Here’s an update on the Oracle vulnerability we discussed last week. On Friday, Oracle issued a Security Alert to address the vulnerability. For those of you who didn’t read the post last week, read the overview section below to get up to speed. Everyone else can skip down to the Who Is Vulnerable section.
At the 2012 Black Hat Conference in Las Vegas, David Litchfield released the details of yet another unpatched Oracle vulnerability. Litchfield’s presentation was an examination of Oracle index security and provided explanations and demonstrations of various index security issues fixed in recent critical patch updates. Included were CVE-2010-0902, CVE-2011-3512 and CVE-2012-0552. He also exposed a new 0-day vulnerability and provided a full demo. This vulnerability is now tracked as CVE-2012-3132 and a patch and workaround has been made available by Oracle.
So, what is this new vulnerability all about? It’s a privilege escalation vulnerability that gives an attacker SYSDBA privileges. In order to perform the exploit, one needs to have CREATE TABLE and CREATE PROCEDURE privileges as well as EXECUTE privileges on DBMS_STATS package. Also, Oracle Text needs to be available. In a properly configured system, most users should not have above privileges, but application developers and some others typically do have these privileges. In addition, many common software packages don’t implement proper separation of duties and grant the app account excessive privileges which can be used to exploit this vulnerability.
Who is vulnerable?
On August 10th, Oracle has released a Security Alert with patches available for 10gR2 and later. There is no patch available for older systems. Our testing has also revealed that the July 2012 CPU includes fixes for Oracle 11gR2 (184.108.40.206 and 220.127.116.11), but not for other releases of Oracle. The DBMS_STATS package has been around since Oracle 8i, Oracle Text since Oracle 9i. We believe that all versions of Oracle Database from 9i to 11gR2 are vulnerable if not patched.
How to protect a system
The best way to protect a system from this vulnerability is to apply the patches released in Oracles Security Alert. These patches are comprehensive and protect not just from this one attack, but cover a whole class of attacks.
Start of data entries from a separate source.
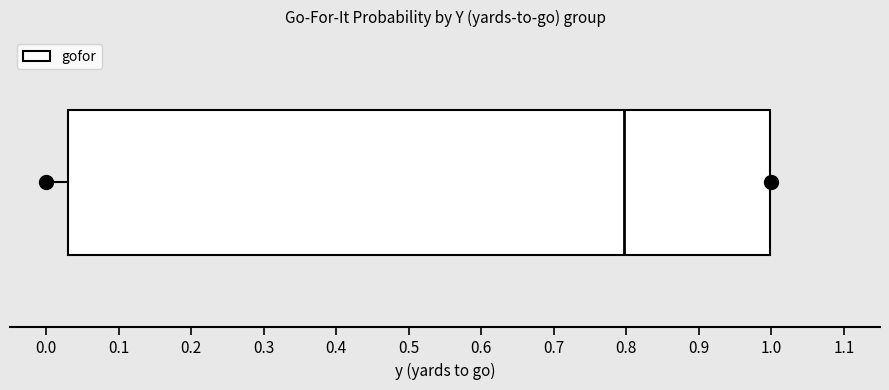

Read this box plot against the x-axis: the position of the median line, the range covered by the box, and the ends of both whiskers. The values are not printed on the chart, so give them approximately, as read against the axis.

median 0.80, box 0.03 to 1.00, whiskers 0.00 to 1.00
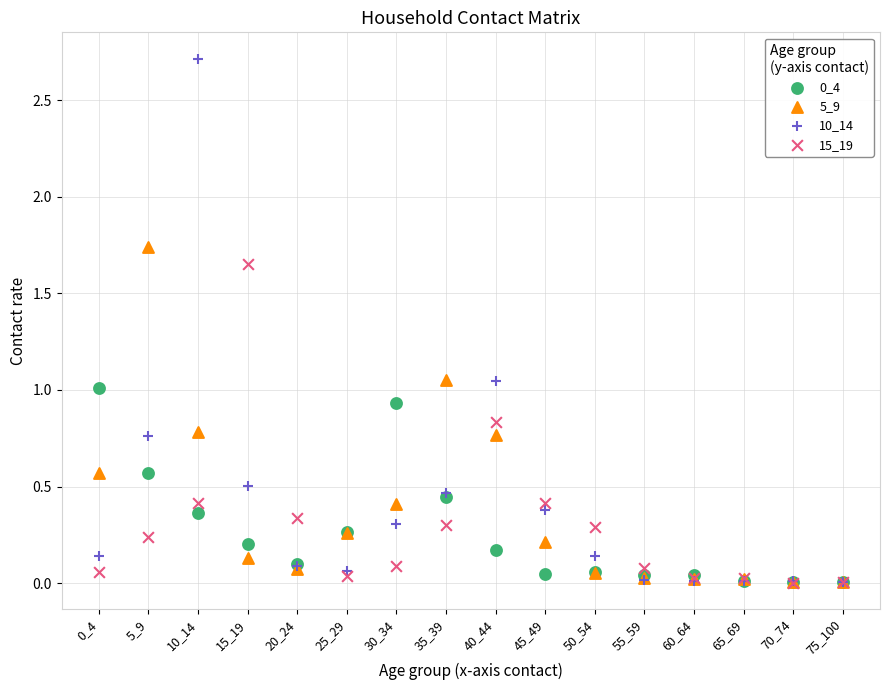

Which series contains the highest Y value?

10_14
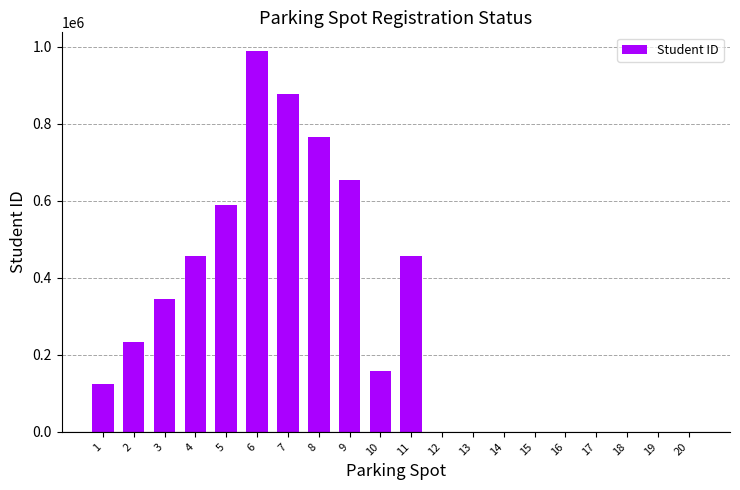

The value at 13 is -402607. True or false?

False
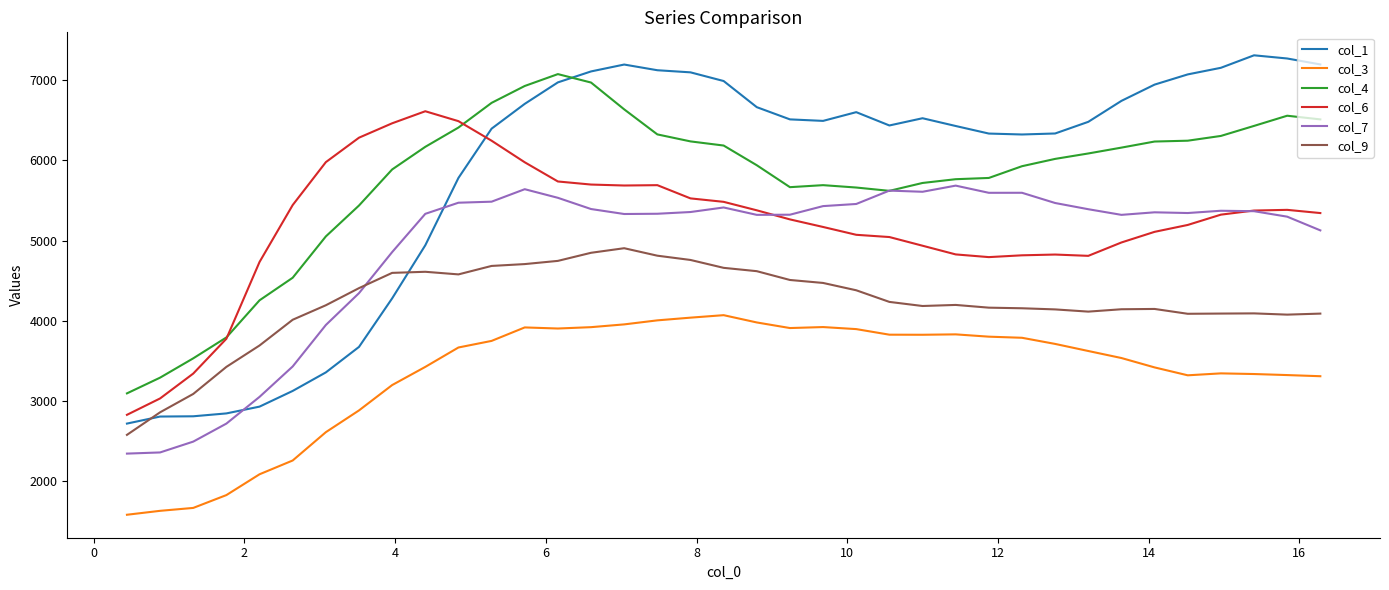

Which series has the widest spread of values?

col_1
What can be done if a system can’t be patched immediately, or is an older unsupported version?
In the Security Alert, Oracle provides guidance on how to create a trigger that will prevent any exploit attempt using a SQLInjection vulnerability exploited by using single quotes in object names. TeamSHATTER recommends implementing this trigger even on patched systems, since it is more generic and might prevent exploitation by similar attacks.
Other actions would be to check if Oracle Text and DBMS_STATS are installed on the system. If one of them is not, then the system is not vulnerable. By default, both these packages are installed.
Then assess which users on the system have the permissions necessary to exploit the vulnerability. To do this, you must identify all users that have CREATE TABLE, CREATE PROCEDURE and EXECUTE privileges on DBMS_STATS and CTXSYS.CTX_DDL. A good user rights management system will identify these users.
Once the users are identified, remove these privileges from any user that does not require them. For all users that do require these privileges, make sure to audit and/or monitor all calls to CREATE INDEX with an INDEXTYPE of CTXSYS.CONTEXT and calls to DBMS_STATS.GATHER_TABLE_STATS. Any indexes for columns that include single quotes ‘‘ in the column name are a red flag, and indicate a possible attack.